Geen wonder dus dat de literaire wereld een zucht van verlichting slaakte toen in 1975 De zaak Savolta verscheen, de debuutroman van Eduardo Mendoza. De zaak Savolta was een toegankelijke, spannende en toch ook tamelijk onconventionele roman over het Barcelona van het begin van de twintigste eeuw. De zaak Savolta verscheen weliswaar een half jaar voordat de dictator op 20 november 1975 eindelijk zijn laatste adem uitblies, maar dat vormde geen beletsel voor de critici om de roman uit te roepen tot de eerste roman van de nieuwe, postfranquistische literatuur. Eduardo Mendoza’s eersteling werd begroet als een trendsetter: het was gedaan met het politieke engagement en met de steriele vormexperimenten! In de nieuwe literatuur stond het vertelplezier voorop.

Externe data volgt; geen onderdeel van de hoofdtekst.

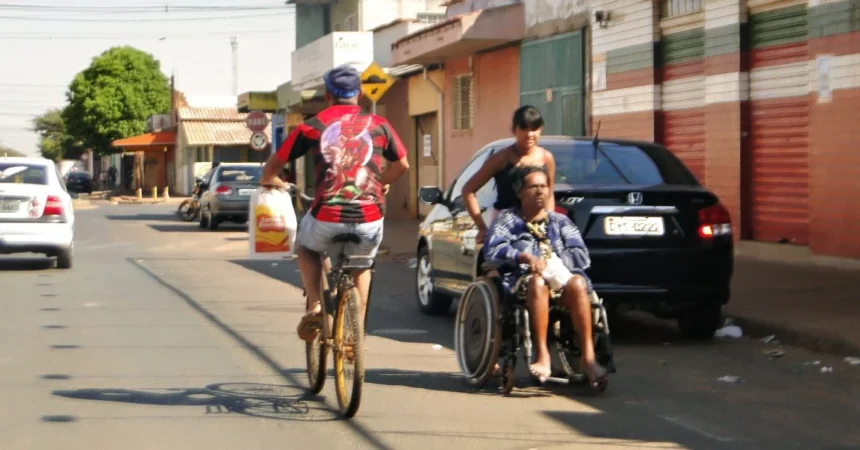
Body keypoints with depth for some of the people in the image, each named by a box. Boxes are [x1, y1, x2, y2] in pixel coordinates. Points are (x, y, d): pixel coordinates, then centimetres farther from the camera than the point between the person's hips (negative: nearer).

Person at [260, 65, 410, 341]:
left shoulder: (312, 127, 4)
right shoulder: (378, 125, 9)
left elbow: (273, 166, 11)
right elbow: (402, 164, 22)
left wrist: (270, 181, 34)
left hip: (327, 217, -1)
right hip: (370, 218, 2)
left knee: (307, 248, 32)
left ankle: (314, 306, 12)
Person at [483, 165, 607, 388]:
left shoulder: (560, 221, 22)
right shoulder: (508, 219, 16)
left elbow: (581, 256, 8)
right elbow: (492, 250, -3)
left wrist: (553, 263, -9)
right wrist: (525, 257, -19)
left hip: (560, 279, 2)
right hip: (522, 280, -2)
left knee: (577, 283, -32)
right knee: (537, 282, -38)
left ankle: (588, 356, -37)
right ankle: (542, 356, -43)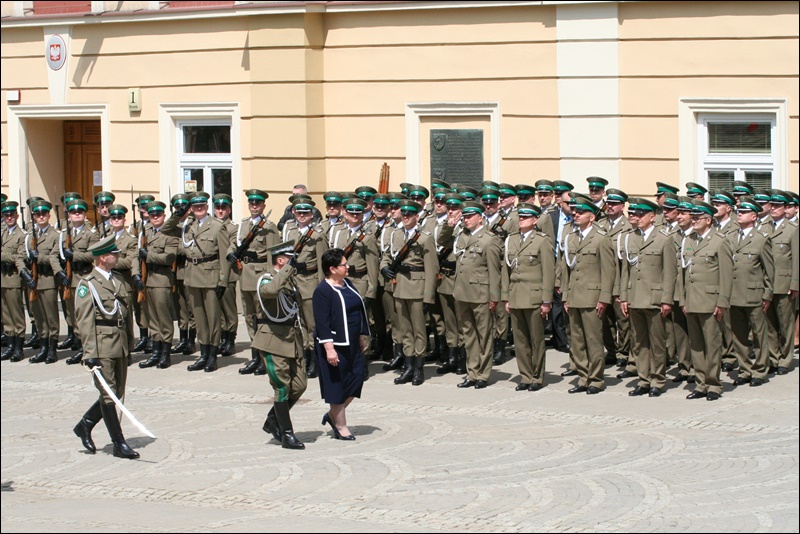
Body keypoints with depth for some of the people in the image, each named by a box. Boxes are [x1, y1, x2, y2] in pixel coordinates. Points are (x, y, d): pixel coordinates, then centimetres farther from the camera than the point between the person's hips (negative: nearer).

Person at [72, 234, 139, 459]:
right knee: (108, 394, -2)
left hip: (120, 345, 7)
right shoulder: (87, 284, -8)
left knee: (117, 393, 11)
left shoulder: (118, 280, 13)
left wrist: (129, 343, 17)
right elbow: (84, 321, -12)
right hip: (102, 346, -7)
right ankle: (119, 444, 2)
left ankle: (85, 425, 29)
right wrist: (90, 353, -17)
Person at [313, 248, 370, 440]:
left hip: (352, 344, 8)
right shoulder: (322, 291, -16)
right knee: (338, 385, 1)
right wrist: (329, 348, -24)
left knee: (356, 379, 7)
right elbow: (322, 323, -19)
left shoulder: (348, 284, 9)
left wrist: (362, 336, 18)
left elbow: (359, 310, 18)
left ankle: (333, 415, 24)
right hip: (335, 344, -8)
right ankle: (340, 426, 13)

Deze nieuwe literatuuropvatting sloot naadloos aan bij het hedonistische levensgevoel dat zo kenmerkend was (en is) voor het nieuwe Spanje, maar was niet bijzonder genoeg om de nieuwe Spaanse literatuur door te laten stoten naar het buitenland. En wat nog veel erger was: zij leverde veel minder op dan algemeen werd verwacht. Na een aantal jaren drong het besef door dat de oogst flink tegenviel. Dat werd pijnlijk duidelijk in de resultaten van een enquête onder literaire uitgevers die het gezaghebbende literaire tijdschrift Camp de l’Arpa in 1979 publiceerde. De communis opinio luidde dat de Spaanse cultuur een van haar sterielste momenten beleefde. Zielloos, rampzalig, ontmoedigend: dat waren de adjectieven die de teneur aangaven in deze enquête. Mendoza trof overigens geen enkele blaam. Hij had een tweede roman geschreven die nog altijd de beste remedie tegen een slecht humeur is die de Spaanse literatuur heeft opgeleverd: de thrillerparodie annex schelmenroman Het geheim van de behekste crypte, een hilarisch portret van de wilde, woelige moderniseringsperiode die Spanje toen doormaakte.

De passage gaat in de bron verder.